PRISM Surveys of Arctic Nesting Shorebirds
Posted on: May 31, 2016
Author: Stephen Brown
The purpose of our work in the Yukon Delta National Wildlife Refuge is to collect data for PRISM (the Program for Regional and International Shorebird Monitoring). PRISM is a large-scale international collaboration of researchers throughout the Western Hemisphere who are using a standardized protocol for collecting data with three main goals: 1) estimating the breeding populations of arctic, temperate, and neotropical shorebirds; 2) monitoring trends in shorebird population size, especially large population declines over 20 year periods; and 3) setting conservation priorities and assisting local wildlife managers in meeting their shorebird conservation goals.
Manomet’s Shorebird Recovery Program has been a partner in collecting data for PRISM in the arctic since its inception in 2001. While PRISM has many government agencies participating, funding has always been hard to come by and our partnership as an NGO raising private donor resources has been essential for the program. Our generous donors are essential for ensuring that we have good data on shorebird populations on which to plan their recovery.
As I described in the last podcast, we collect PRISM data using a double sampling method. First, we conduct rapid surveys of a large number of randomly selected plots to estimate the number of breeding shorebirds in important regions like the Yukon Delta, the Arctic National Wildlife Refuge, and the Teshekpuk Lake region of the National Petroleum Reserve-Alaska. This year, as in past years, PRISM rapid surveys in the arctic require the use of helicopters during a short two-week window when the birds are at their most active setting up territories, attracting mates, and establishing their nests. Because the Yukon Delta National Wildlife Refuge is the size of Maine, we have three helicopter crews conducting rapid surveys this year so that we can cover the vast landscape.

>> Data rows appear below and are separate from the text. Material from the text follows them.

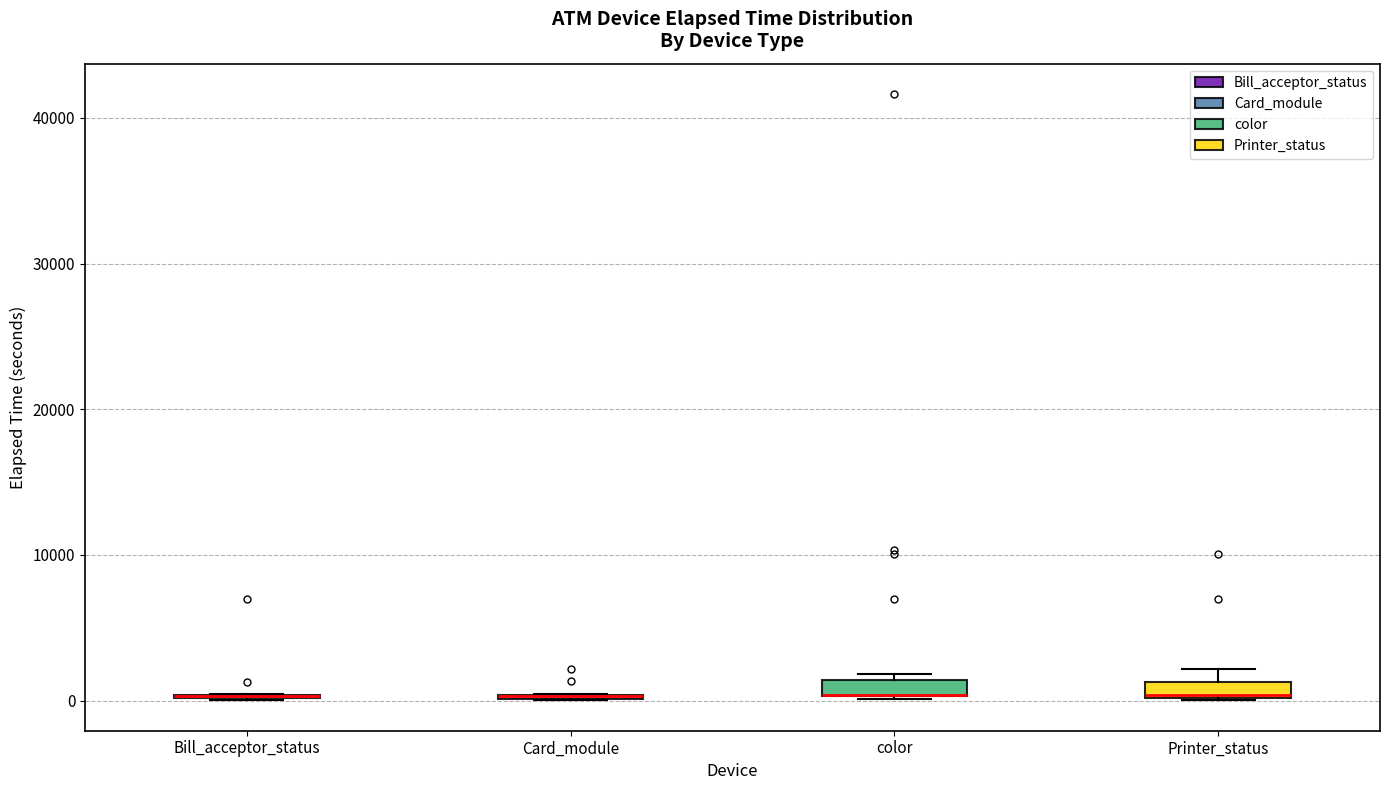

Where is the lower edge of the box for Printer_status on the y-axis? The values are not printed on the chart, so give them approximately, as read against the axis.

0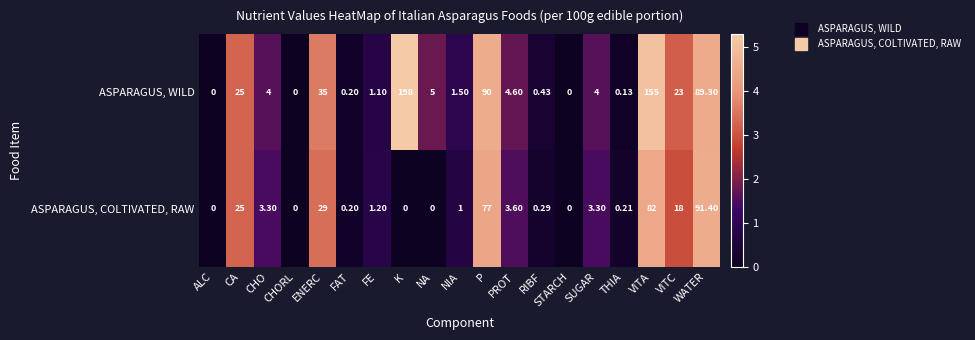

Which series changed the most between RIBF and STARCH?

ASPARAGUS, WILD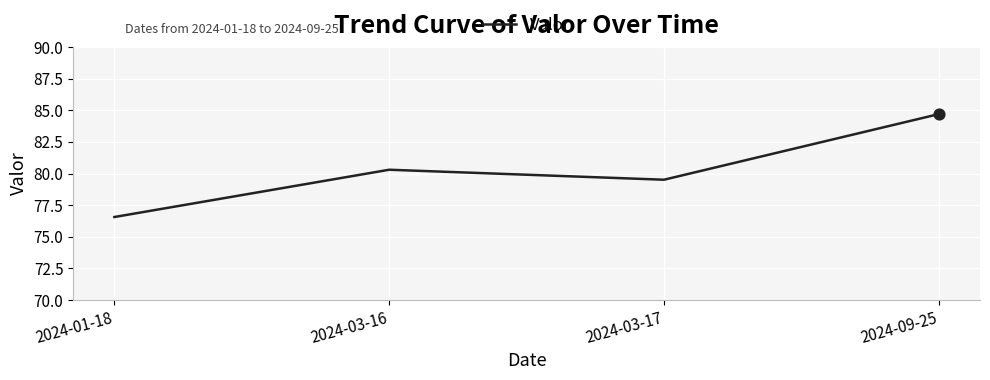

What is the change in value from 2024-03-16 to 2024-09-25?

+4.4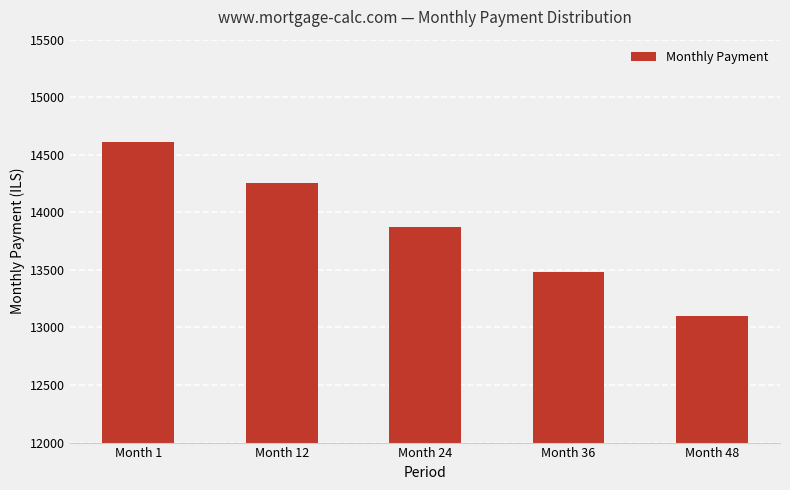

Which category has the lowest value across all series?

Month 48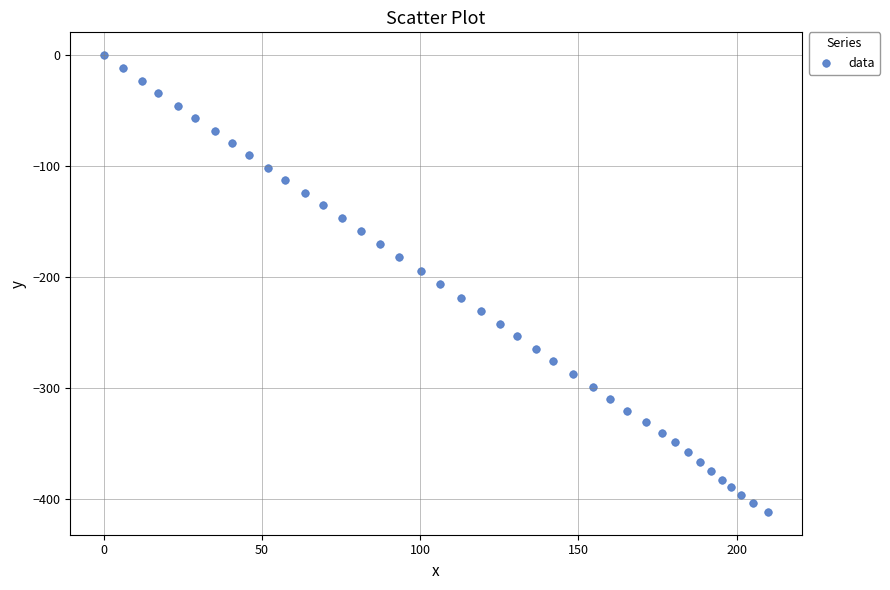

What is the range of Y values (max minus min)?

411.8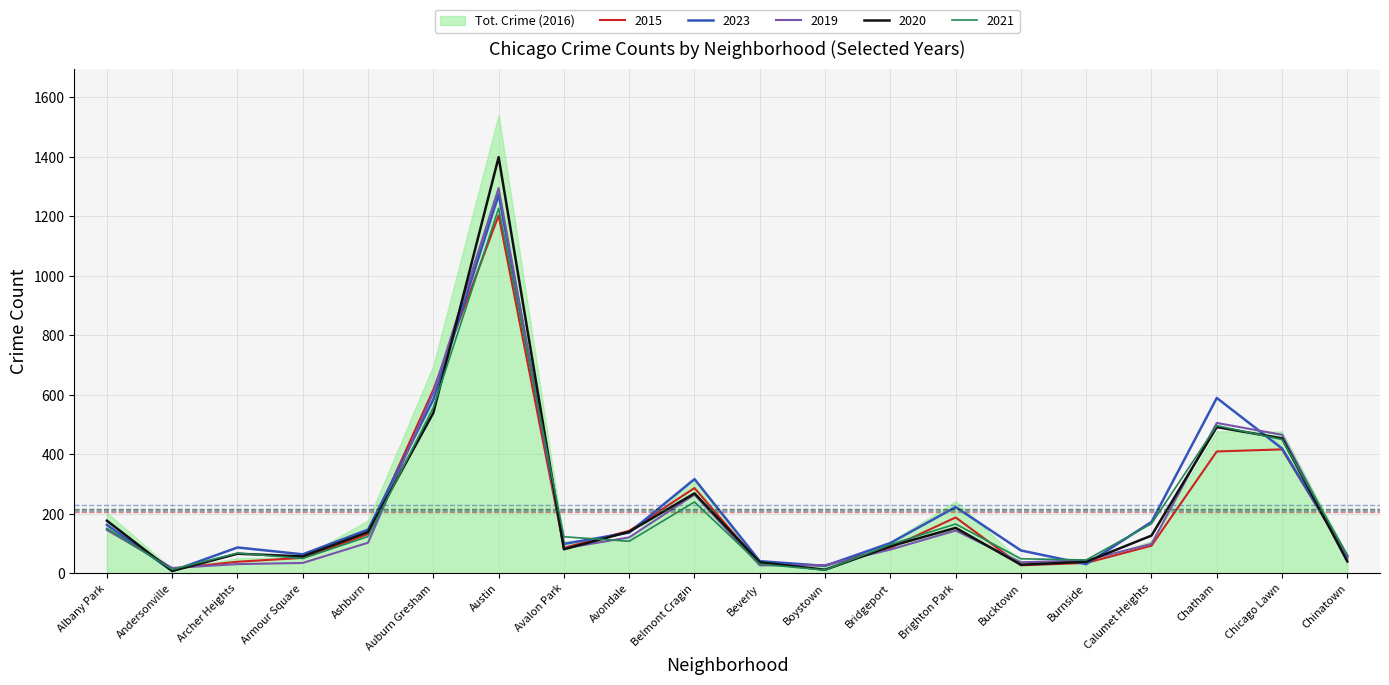

Where does the 2015 series first go above 92?

Albany Park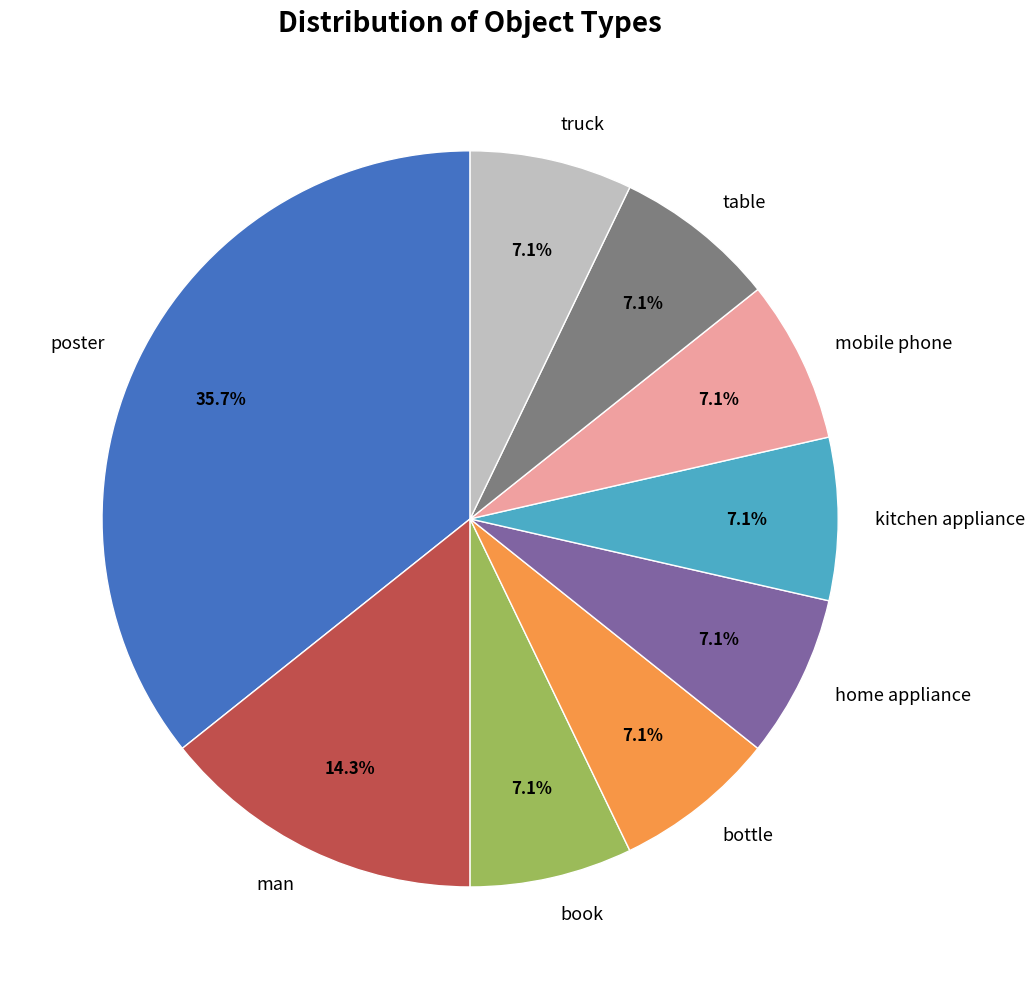

True or false: man accounts for 14% of the total.

True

We carefully train our observers to hone their skills in rapidly detecting shorebirds by sight and sound because you often get only a small glimpse of a bird as it hurries by or hear its breeding song from a distance and obscured by the constant wind. This year we had the privilege of having Brian McCaffery, who worked at the Yukon Delta over many years as a biologist and the head of the biology program, partner with me to assemble a set of exemplary shorebird songs from both his personal collection and from Cornell Laboratory of Ornithology’s McCaulay Library of Natural Sounds. Brian’s deep expertise in sorting out the many complex vocalizations of breeding shorebirds was extremely helpful to the crew, and we were very grateful for his support with the training and also with planning the surveys.
We have also set up two longer-term camps where surveyors conduct intensive surveys on plots that are visited daily throughout the breeding period of four to six weeks, with the goal of finding every nest over the entire period. These intensively surveyed plots will also have a rapid survey conducted on them by the helicopter crews who don’t know anything about what is nesting there when they start. By comparing the rapid estimate of how many breeding shorebirds are on the plots with the data gathered over the entire breeding season by the intensive surveyors, we adjust the detection rates of the rapid surveyors. Because a rapid survey only lasts one hour and thirty-six minutes, we know each rapid survey misses a percentage of the shorebirds breeding on each rapid plot; this comparison allows us to better estimate the likely number of breeding shorebirds on each rapid plot and thereby better estimate population sizes across the huge landscape being surveyed.
As always, finding shorebird nests in the vast tundra is a challenge. The photos below show the incredible camouflage chosen by a pair of Black-bellied Plovers nesting near camp.
Dunlin nests, like this one I found on a rapid survey plot, are equally camouflaged. Up close the nest is easy to see, but if you step back just a bit it is superbly concealed, and from a few yards away it blends seamlessly into the landscape. You can see from this why we survey during the brief period when the birds are setting up nests and advertising their territories with songs and displays!
We will write more soon about the incredible diversity of wildlife we see on the tundra during our surveys and will also have updates from the other crews surveying in other parts of the Refuge.